Stored items
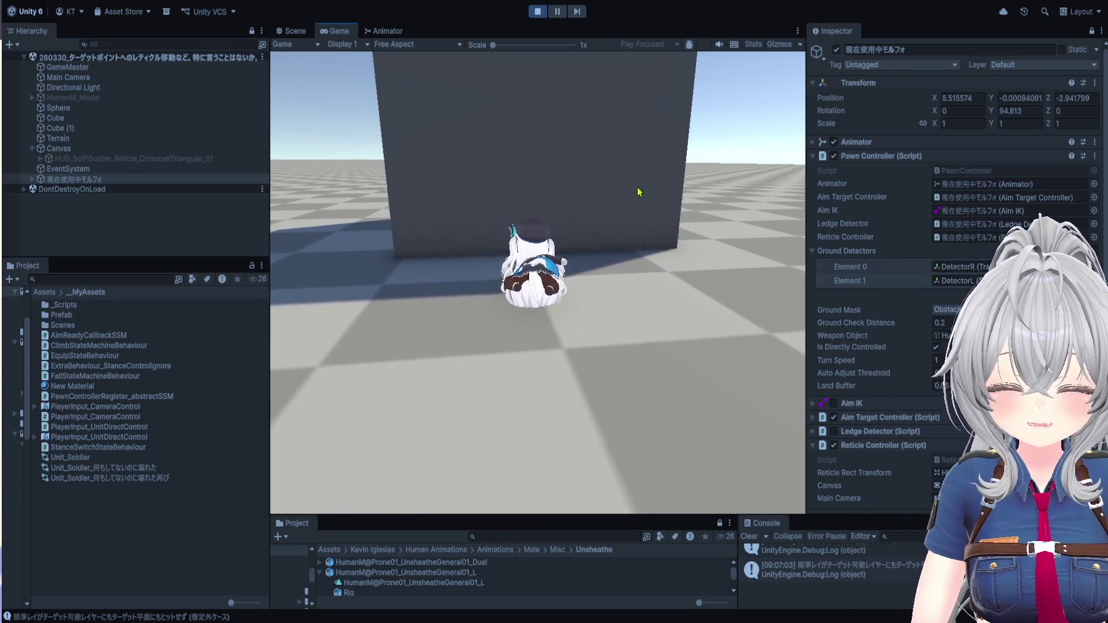
key("x")
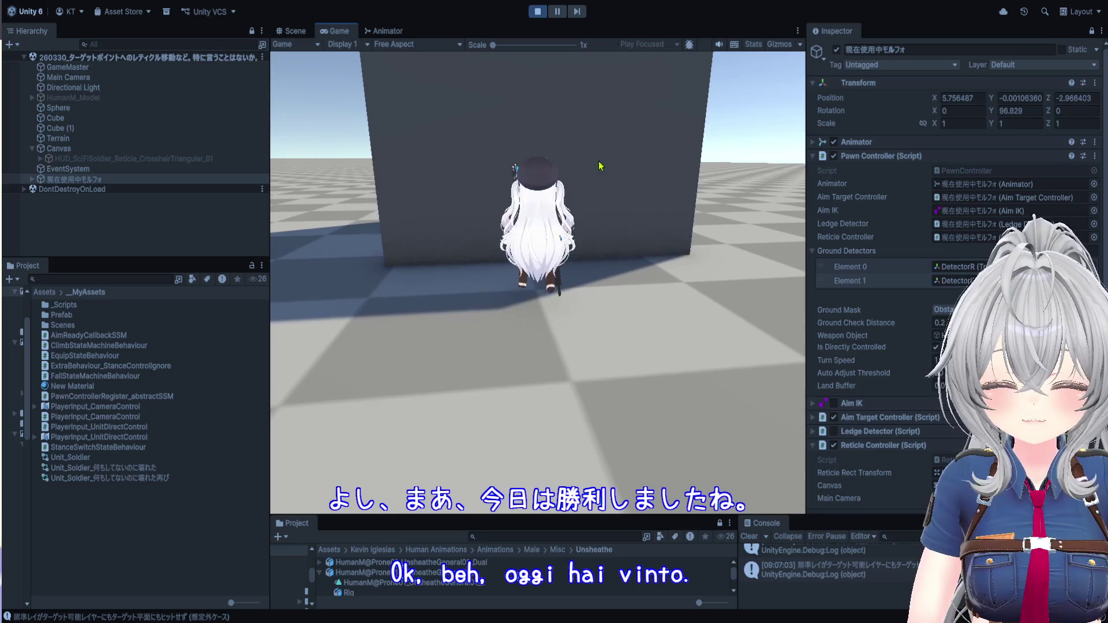
- Walk the character into the wall, then turn and run it past the blocks
key("w")
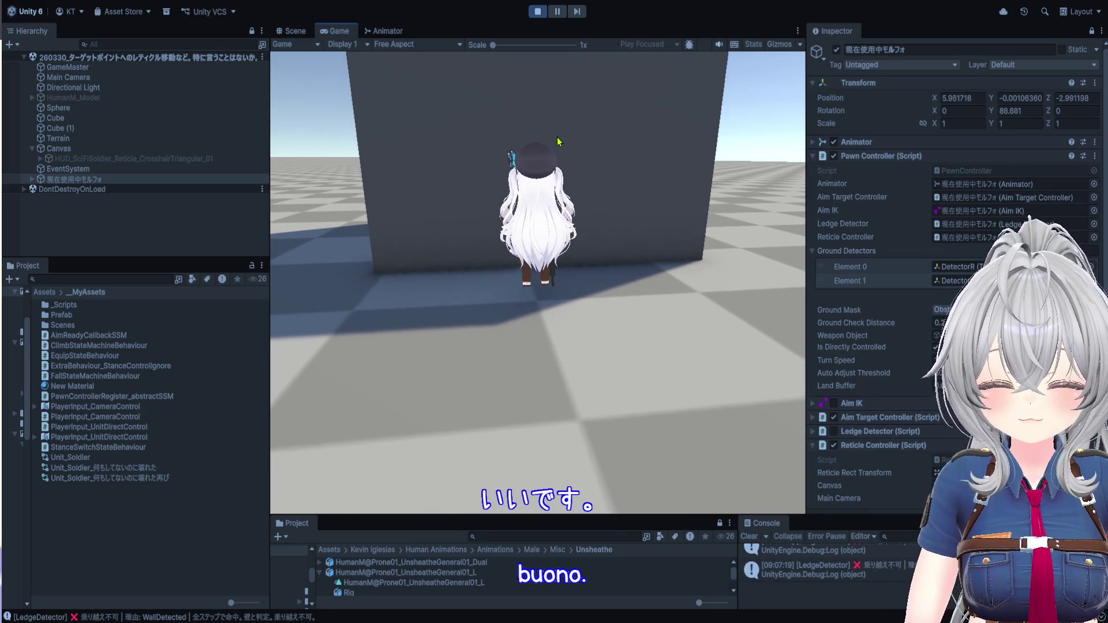
key("a")
key("a")
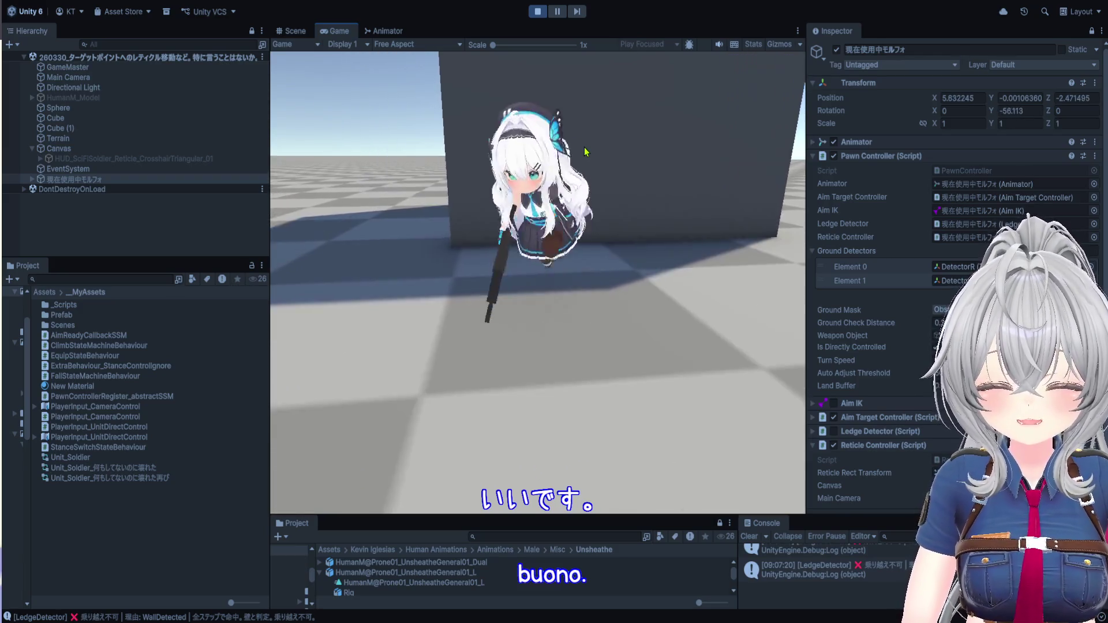
key("w")
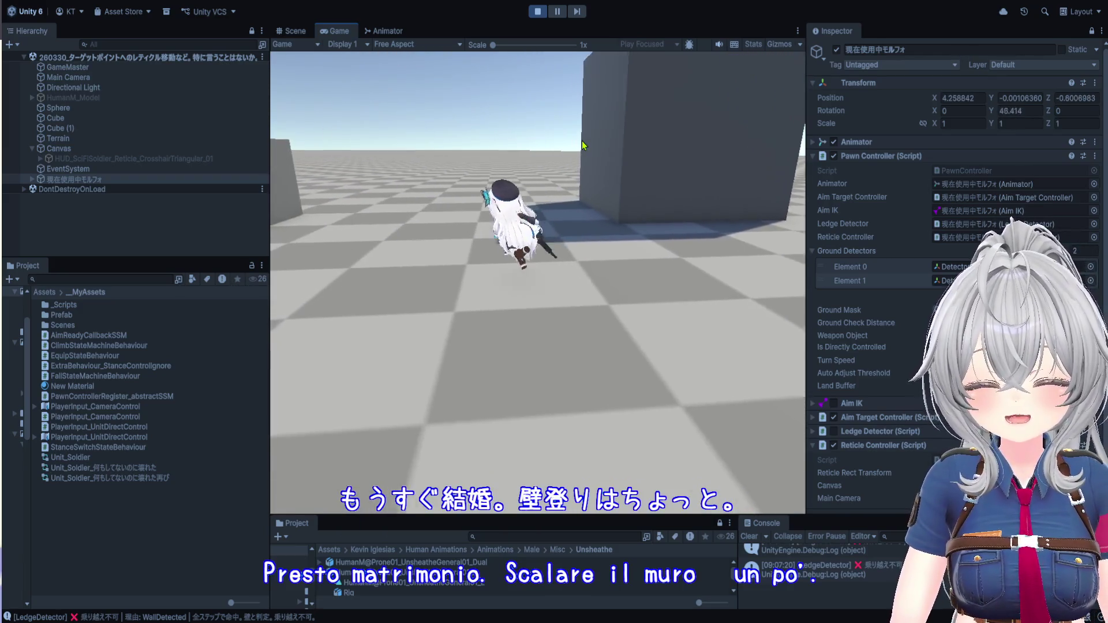
key("w")
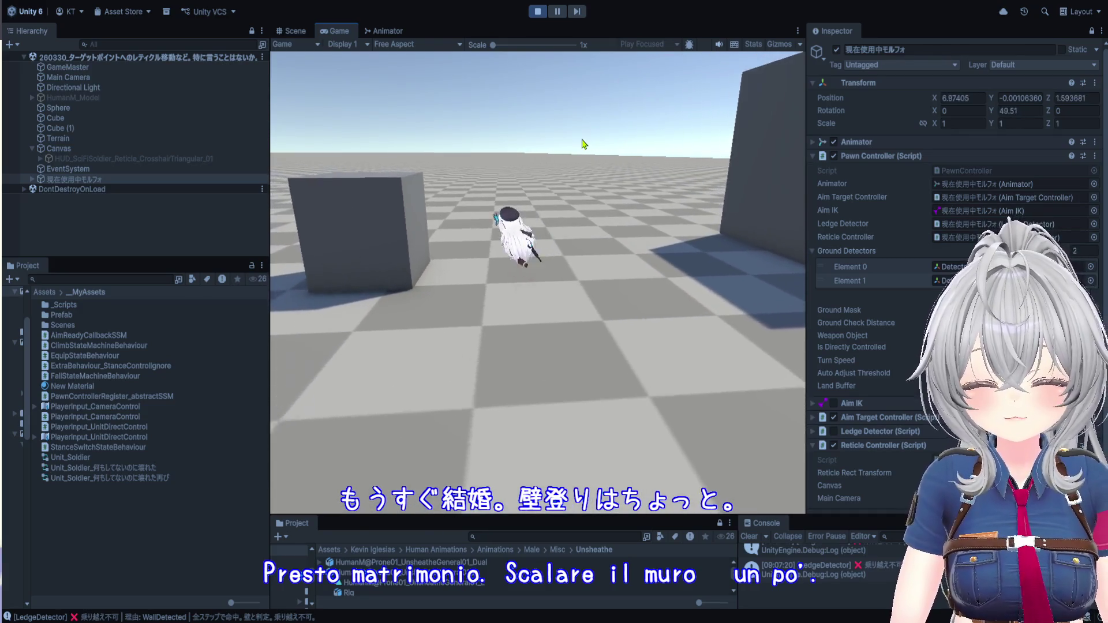
key("w")
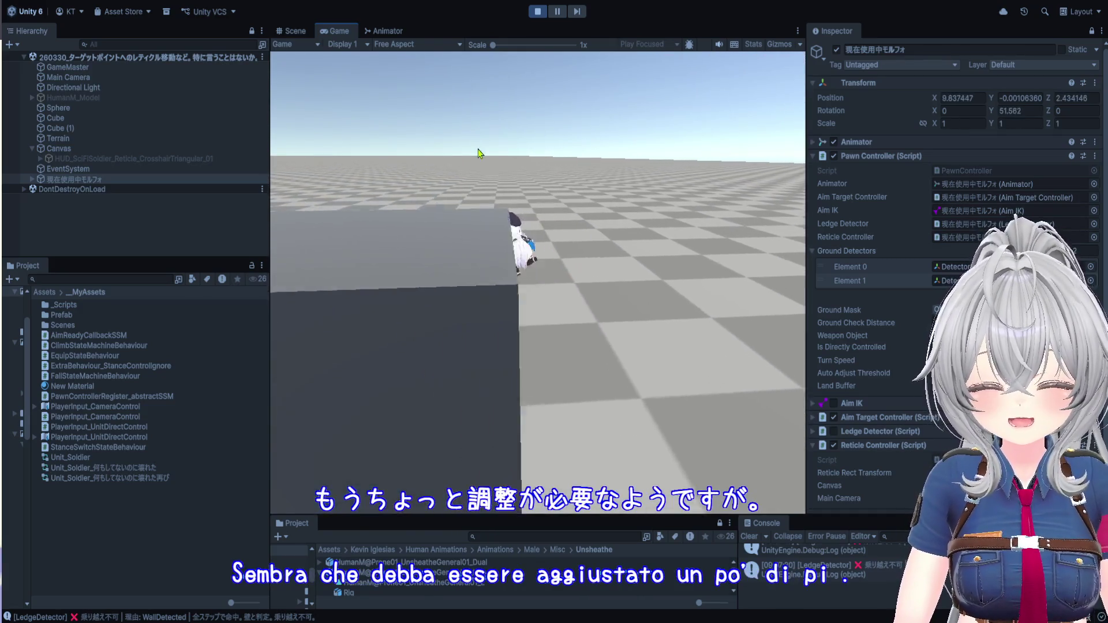
key("w")
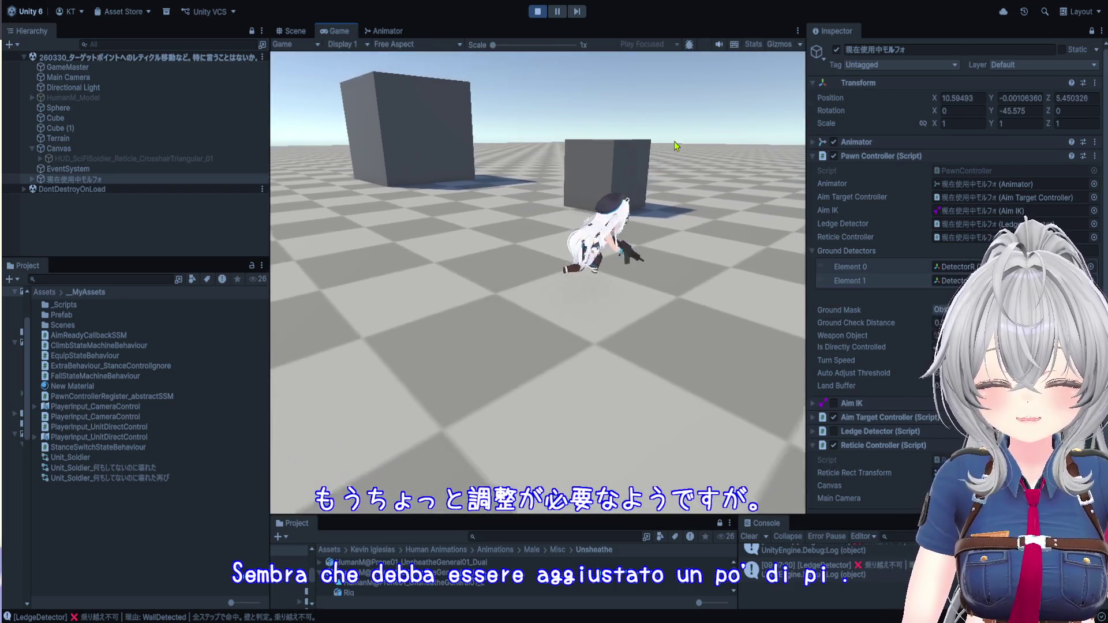
key("w")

Exercise objective ::
From the line that holds "- Walk the character" to the last line of the records, please copy each line exactly and nothing else. Pictures stay out.

Exercise result ::
- Walk the character into the wall, then turn and run it past the blocks
key("w")
key("a")
key("a")
key("w")
key("w")
key("w")
key("w")
key("w")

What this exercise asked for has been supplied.